First Shift (5)

The summers I turned 16 and 17, I had loaded and unloaded trucks and tractor trailers at the produce auction, half a mile from grandmom’s house. I would walk there every day after work, waiting for dad to pick me up. One memorable sunny August afternoon in 1963 and I had sat in her living room watching President Kennedy announce that “yesterday, a shaft of light cut into the darkness,” referring to the signing of the Nuclear Test Ban treaty.

Other times, I had come in for cookies and milk after plowing or discing or cultivating, and had sat and told grandmom of things I had been reading about. Earlier yet, I had been one of the 15 grandchildren who filled her house with noise and motion on her birthday and on some holidays. And before even that, back in the early fifties, my older brother and sister and I would sometimes come in, cold and wet from picking daffodils for the cut-flower trade, and grandmom would fix us hot chocolate. And cookies. She always urged cookies on you as if they were something good for you that you ate too infrequently.

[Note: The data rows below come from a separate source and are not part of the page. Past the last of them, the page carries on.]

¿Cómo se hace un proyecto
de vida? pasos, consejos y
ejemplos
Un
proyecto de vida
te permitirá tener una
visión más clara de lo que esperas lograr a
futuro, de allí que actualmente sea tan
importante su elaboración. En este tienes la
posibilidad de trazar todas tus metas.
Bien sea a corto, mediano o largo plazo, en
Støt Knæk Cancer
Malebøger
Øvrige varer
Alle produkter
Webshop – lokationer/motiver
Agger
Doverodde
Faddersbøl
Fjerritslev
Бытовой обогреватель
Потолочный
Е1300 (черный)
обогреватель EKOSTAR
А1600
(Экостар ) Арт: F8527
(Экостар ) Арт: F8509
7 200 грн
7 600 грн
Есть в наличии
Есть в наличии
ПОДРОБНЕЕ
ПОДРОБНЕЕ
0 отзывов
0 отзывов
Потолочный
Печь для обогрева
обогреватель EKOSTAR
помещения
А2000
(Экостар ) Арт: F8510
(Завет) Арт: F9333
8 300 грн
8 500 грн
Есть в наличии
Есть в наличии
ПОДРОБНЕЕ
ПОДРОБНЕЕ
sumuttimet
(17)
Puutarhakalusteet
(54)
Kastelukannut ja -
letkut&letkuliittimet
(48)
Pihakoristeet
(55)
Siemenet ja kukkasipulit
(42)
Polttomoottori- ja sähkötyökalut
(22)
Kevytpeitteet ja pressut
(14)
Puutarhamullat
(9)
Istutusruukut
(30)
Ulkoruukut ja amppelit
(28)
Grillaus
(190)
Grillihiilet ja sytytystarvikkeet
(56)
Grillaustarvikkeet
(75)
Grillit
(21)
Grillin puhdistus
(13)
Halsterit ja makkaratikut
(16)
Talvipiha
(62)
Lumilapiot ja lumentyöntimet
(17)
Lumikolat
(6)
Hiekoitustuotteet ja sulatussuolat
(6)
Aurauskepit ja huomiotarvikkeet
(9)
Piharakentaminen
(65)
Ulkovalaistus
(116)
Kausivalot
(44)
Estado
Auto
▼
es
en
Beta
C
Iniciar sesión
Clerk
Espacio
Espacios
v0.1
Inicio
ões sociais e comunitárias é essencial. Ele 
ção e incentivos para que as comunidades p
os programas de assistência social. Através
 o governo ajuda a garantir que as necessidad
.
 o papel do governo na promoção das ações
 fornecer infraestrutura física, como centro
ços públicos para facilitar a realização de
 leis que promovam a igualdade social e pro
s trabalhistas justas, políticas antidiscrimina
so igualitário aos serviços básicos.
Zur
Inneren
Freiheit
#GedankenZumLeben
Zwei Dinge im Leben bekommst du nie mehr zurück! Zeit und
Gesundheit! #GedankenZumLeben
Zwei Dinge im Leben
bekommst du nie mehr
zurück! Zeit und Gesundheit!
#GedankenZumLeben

Several lehrs down, a couple of people were arguing about something. I could see the hostile postures, could hear the angry sound, if not the words. I watched them for a moment, mildly curious, then turned back to my work.

I’d almost killed myself, one day, plowing. The plow had a three-point hitch, meaning that it hooked two chains to the hydraulic lifts at the back of the tractor, while the tongue attached directly below the seat, held in place by a pin, which was secured in turn by a cotter pin. One day, as I was plowing, the cotter pin got out, the pin worked loose, the tongue dropped and dug itself into the ground, and the rear end of the plow came flying up and forward toward my head. The tongue dug itself almost vertically into the ground, stopping the plow from going forward the few inches it would have needed to brain me. The tractor was shivering and bucking, its wheels still churning, until I put in the clutch. I backed it out, and the plow tongue came out of the ground undamaged. Walking back, I found the pin lying atop the furrow, rather than being buried beneath the earth, as I had feared. I never did find the cotter pin, but no harm, no foul, and I had a story to tell about the hazards of farming. But who would I have told? My fraternity brothers, coming out of their suburban backgrounds?

It occurred to me, rhythmically throwing boxes, that what I was doing wasn’t so different from most jobs where you worked with your hands. Most jobs had a groove, and the hardest part was finding it and settling into it. Like mixing mud, which I had been doing for the past few days.

Dad was renovating one of the farm buildings, and one aspect of the job was plastering the two-story exterior. He hired a couple of men, and he conscripted my cousin Warren and me as free labor. The three men did the plastering. Warren and I mixed the plaster (which everybody called mud) and kept it coming to them as they were ready for it.

There’s nothing particularly difficult about mixing mud: so much cement, so much sand, so much water from the hose. Dad’s cement-mixer had died long ago, so Warren and I  mixed by hand, pouring the materials into a six-foot by four-foot by one-foot slope-sided metal box, raking the stuff forward and back forward and back, using an oversized hoe with two large holes in the blade. We would mix and get a batch ready, then put it in a bucked tied to a rope attached to a pulley at roof level. We would swing the bucket of mud up to the men on the scaffold and they would empty it into a tray and we’d lover the bucket and refill it. Nothing fancy, but there was a rhythm to it. We had to mix the mud soon enough that they would have it when they needed it, but not too soon, or it would begin to harden. Since mixing took a good while, we had to start the next batch before the previous batch was used up. That meant piling the available mud at one end and the new materials at the other, trying to keep the water from flowing into the old batch so it wouldn’t’ get soupy.

My relief man arrived again, chatty as ever. “Lunch. Twenty minutes.”

One day drinking with my friends to celebrate the end of finals. The next day, starting a three-day job mixing mud at the farm. Two days after that, back at the factory.